Indonesian painter (1919–1997)

Harijadi Sumodidjojo (July 25, 1919 – June 3, 1997) was an Indonesian realist artist who lived during the revolutionary era. He was able to portray the physical form and thoughts of people in a way that could be enjoyed by the general public. Among his works are the paintings Awan Berarak Jalan Bersimpang and Biografi II di Malioboro (Biography II in Malioboro), Anak Tetangga Kita (Our Neighbor's Kid), a stone relief entitled Pesta Pura di Bali (Temple Party in Bali), and mural painted on the wall of the Jakarta History Museum. This 200 m^{2} unfinished mural, which portrays life in Batavia (now Jakarta) from 1880 to 1920. was hidden away in an ethnography room from 1974 until 2010 when a group of British and Indonesian historians came across it.

==Biography==
Harijadi Sumodidjojo was born on July 25, 1919, in the village of, Purworejo Regency, Central Java. According to sources, his birth year was recorded as 1921 to allow him to join the students' army. His father was Samadi, an assistant teacher and headmaster of Ongko Loro School in Ketawangrejo. Samadi was well known as a lover of literature and traditional karawitan music, while his mother was Ngadikem binti Mansur, the daughter of a tobacco landlord in Jember, East Java.

===Career===
Before becoming a self-taught artist, Harijadi studied business. He started painting when he was working as movie poster maker. In 1940–1941, he worked as a commercial artist for a firm in Jakarta, and was well known as one of artists nurtured by the Young Artists of Indonesia (Seniman Indonesia Muda – SIM) organisation led by Sindoedarsono Soedjojono. To provide for his family, Harijadi also worked as a teacher in girls school.

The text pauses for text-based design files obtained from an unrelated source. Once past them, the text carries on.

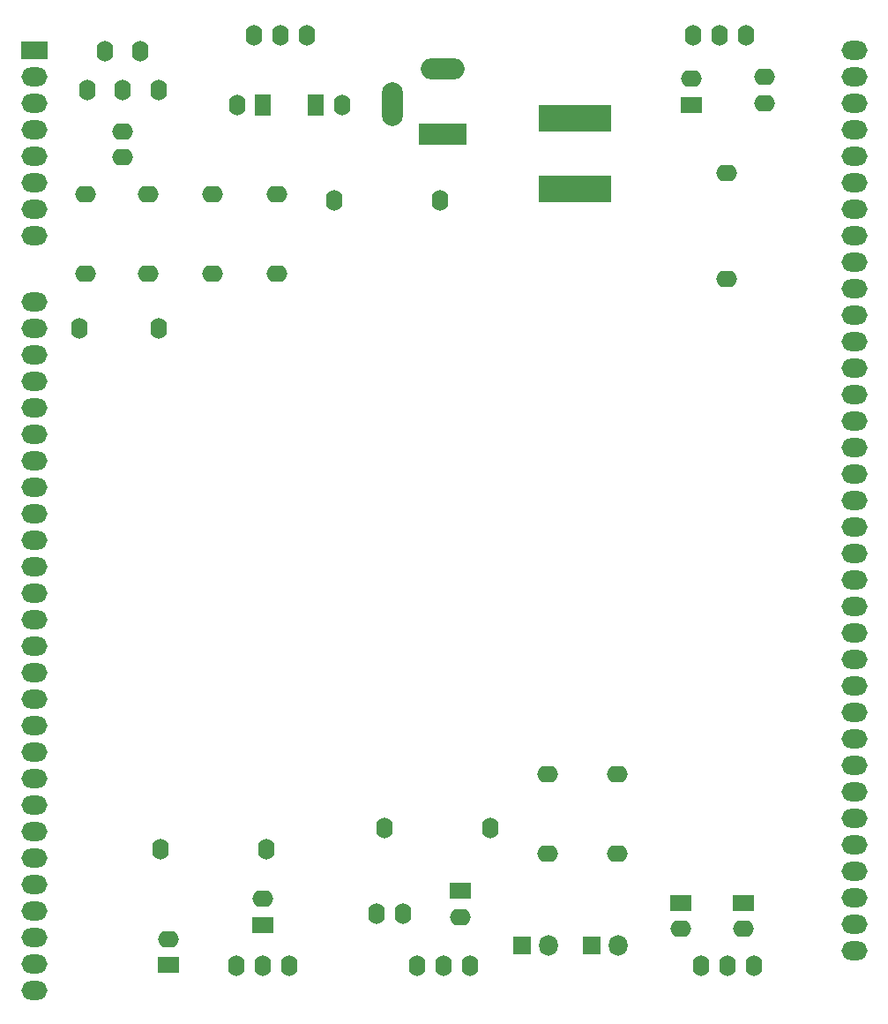
<source format=gbs>
G04 #@! TF.GenerationSoftware,KiCad,Pcbnew,7.0.7-7.0.7~ubuntu22.04.1*
G04 #@! TF.CreationDate,2023-09-06T23:29:51-03:00*
G04 #@! TF.ProjectId,Fonte_tensao_LM675_v05,466f6e74-655f-4746-956e-73616f5f4c4d,v02*
G04 #@! TF.SameCoordinates,Original*
G04 #@! TF.FileFunction,Soldermask,Bot*
G04 #@! TF.FilePolarity,Negative*
%FSLAX46Y46*%
G04 Gerber Fmt 4.6, Leading zero omitted, Abs format (unit mm)*
G04 Created by KiCad (PCBNEW 7.0.7-7.0.7~ubuntu22.04.1) date 2023-09-06 23:29:51*
%MOMM*%
%LPD*%
G01*
G04 APERTURE LIST*
%ADD10O,2.000000X1.600000*%
%ADD11O,1.600000X2.000000*%
%ADD12R,1.600000X2.000000*%
%ADD13R,2.000000X1.600000*%
%ADD14R,7.000000X2.500000*%
%ADD15R,1.800000X1.800000*%
%ADD16O,1.800000X2.000000*%
%ADD17O,2.500000X1.800000*%
%ADD18R,2.500000X1.800000*%
%ADD19R,4.600000X2.000000*%
%ADD20O,4.200000X2.000000*%
%ADD21O,2.000000X4.200000*%
G04 APERTURE END LIST*
D10*
X173200000Y-79080000D03*
X173200000Y-68920000D03*
X115200000Y-67450000D03*
X115200000Y-64950000D03*
X117600000Y-78610000D03*
X117600000Y-70990000D03*
D11*
X127750000Y-55750000D03*
X130290000Y-55750000D03*
X132830000Y-55750000D03*
D10*
X111600000Y-70990000D03*
X111600000Y-78610000D03*
D11*
X136228900Y-62400000D03*
D12*
X133728900Y-62400000D03*
D10*
X168800000Y-141428900D03*
D13*
X168800000Y-138928900D03*
D10*
X169800000Y-59900000D03*
D13*
X169800000Y-62400000D03*
D10*
X123800000Y-70990000D03*
X123800000Y-78610000D03*
D11*
X111800000Y-60950000D03*
X113500000Y-57250000D03*
X115200000Y-60950000D03*
X116900000Y-57250000D03*
X118600000Y-60950000D03*
D10*
X130000000Y-78610000D03*
X130000000Y-70990000D03*
D14*
X158600000Y-63700000D03*
X158600000Y-70500000D03*
D15*
X160225000Y-143000000D03*
D16*
X162765000Y-143000000D03*
D17*
X185420000Y-57150000D03*
X185420000Y-59690000D03*
X185420000Y-62230000D03*
X185420000Y-64770000D03*
X185420000Y-67310000D03*
X185420000Y-69850000D03*
X185420000Y-72390000D03*
X185420000Y-74930000D03*
X185420000Y-77470000D03*
X185420000Y-80010000D03*
X185420000Y-82550000D03*
X185420000Y-85090000D03*
X185420000Y-87630000D03*
X185420000Y-90170000D03*
X185420000Y-92710000D03*
X185420000Y-95250000D03*
X185420000Y-97790000D03*
X185420000Y-100330000D03*
X185420000Y-102870000D03*
X185420000Y-105410000D03*
X185420000Y-107950000D03*
X185420000Y-110490000D03*
X185420000Y-113030000D03*
X185420000Y-115570000D03*
X185420000Y-118110000D03*
X185420000Y-120650000D03*
X185420000Y-123190000D03*
X185420000Y-125730000D03*
X185420000Y-128270000D03*
X185420000Y-130810000D03*
X185420000Y-133350000D03*
X185420000Y-135890000D03*
X185420000Y-138430000D03*
X185420000Y-140970000D03*
X185420000Y-143510000D03*
D10*
X174800000Y-141428900D03*
D13*
X174800000Y-138928900D03*
D10*
X128650000Y-138571100D03*
D13*
X128650000Y-141071100D03*
D11*
X131200000Y-145000000D03*
X128660000Y-145000000D03*
X126120000Y-145000000D03*
D15*
X153500000Y-143000000D03*
D16*
X156040000Y-143000000D03*
D11*
X126171100Y-62400000D03*
D12*
X128671100Y-62400000D03*
D18*
X106680000Y-57150000D03*
D17*
X106680000Y-59690000D03*
X106680000Y-62230000D03*
X106680000Y-64770000D03*
X106680000Y-67310000D03*
X106680000Y-69850000D03*
X106680000Y-72390000D03*
X106680000Y-74930000D03*
X106680000Y-81280000D03*
X106680000Y-83820000D03*
X106680000Y-86360000D03*
X106680000Y-88900000D03*
X106680000Y-91440000D03*
X106680000Y-93980000D03*
X106680000Y-96520000D03*
X106680000Y-99060000D03*
X106680000Y-101600000D03*
X106680000Y-104140000D03*
X106680000Y-106680000D03*
X106680000Y-109220000D03*
X106680000Y-111760000D03*
X106680000Y-114300000D03*
X106680000Y-116840000D03*
X106680000Y-119380000D03*
X106680000Y-121920000D03*
X106680000Y-124460000D03*
X106680000Y-127000000D03*
X106680000Y-129540000D03*
X106680000Y-132080000D03*
X106680000Y-134620000D03*
X106680000Y-137160000D03*
X106680000Y-139700000D03*
X106680000Y-142240000D03*
X106680000Y-144780000D03*
X106680000Y-147320000D03*
D11*
X128930000Y-133800000D03*
X118770000Y-133800000D03*
X140320000Y-131800000D03*
X150480000Y-131800000D03*
X175790000Y-145000000D03*
X173250000Y-145000000D03*
X170710000Y-145000000D03*
D10*
X176800000Y-59750000D03*
X176800000Y-62250000D03*
X162694700Y-126581200D03*
X162694700Y-134201200D03*
X147600000Y-140300000D03*
D13*
X147600000Y-137800000D03*
D11*
X110990000Y-83800000D03*
X118610000Y-83800000D03*
X145680000Y-71600000D03*
X135520000Y-71600000D03*
X169910000Y-55695000D03*
X172450000Y-55695000D03*
X174990000Y-55695000D03*
X142050000Y-140000000D03*
X139550000Y-140000000D03*
D10*
X119600000Y-142400000D03*
D13*
X119600000Y-144900000D03*
D11*
X148565100Y-145000000D03*
X146025100Y-145000000D03*
X143485100Y-145000000D03*
D19*
X145873400Y-65255400D03*
D20*
X145873400Y-58955400D03*
D21*
X141073400Y-62355400D03*
D10*
X156000000Y-126630000D03*
X156000000Y-134250000D03*
M02*

</source>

During World War II, Harijadi worked for the Allies as a meteorologist and saw combat in Malaya and Sumatera. In 1949, he joined Brigade 17 of the (TNI) in the battle for Yogyakarta. He joined the Army as a Lieutenant 2nd class, but was soon promoted to Detachment Commander Engineer Brigade 17 for the South Kedu region.

Harijadi was one of the painters who was often invited by President Sukarno to discuss art.

In 1965, Sukarno sent Harijadi and another artist, Puranto Yapung, along with historians Drs Soemardjo and Drs Buchori to learn about museums in Mexico. They learned how to make dioramas from Mario Vasces, an expert in anthropology and museums who worked for the Mexican government. The purpose of this trip was so that the National Museum of Indonesia then under construction, could be filled with dioramas about Indonesian history. However, work was halted in 1965 by the coup attempt by the 30 September Movement after only five out of 30 planned dioramas had been completed done. In Mexico, Harijado also met Jose David Alvaro Siquiros, a mural artist and realist painter. He also became a member of the Organisacion International de Muralistos del Mundo in South America. His belief in Sukarno's nationalist ideology led to restrictions on his artistic freedom during the Indonesia New Order regime in power from 1968 to 1998 because during that era, people feared concepts associated with Sukarno. Until his end of life, he held firm to his principle of using his art for people and refusing to serve those in power.

===Hobbies===
Besides painting, Harijadi had an interest in automotives and racing. He participated in the Yogyakarta Motor Sport Association. In 1956, he came second in the Permi TT( Time Trial) Races class of 350 cc in Surabaya with his BSA Gold type Star. Until, the 1970s, he was active in the Indonesian Motor Association and worked as checker of machine authenticity every time a race was held at the Ancol circuit. His other hobbies were singing and writing poetry. In 1959, he acted in the Hartati theater directed by Subagio Sastrowardoyo. He also acted in the movies Badai Selatan (1960) and Nyoman Cinta Merah Putih (1989).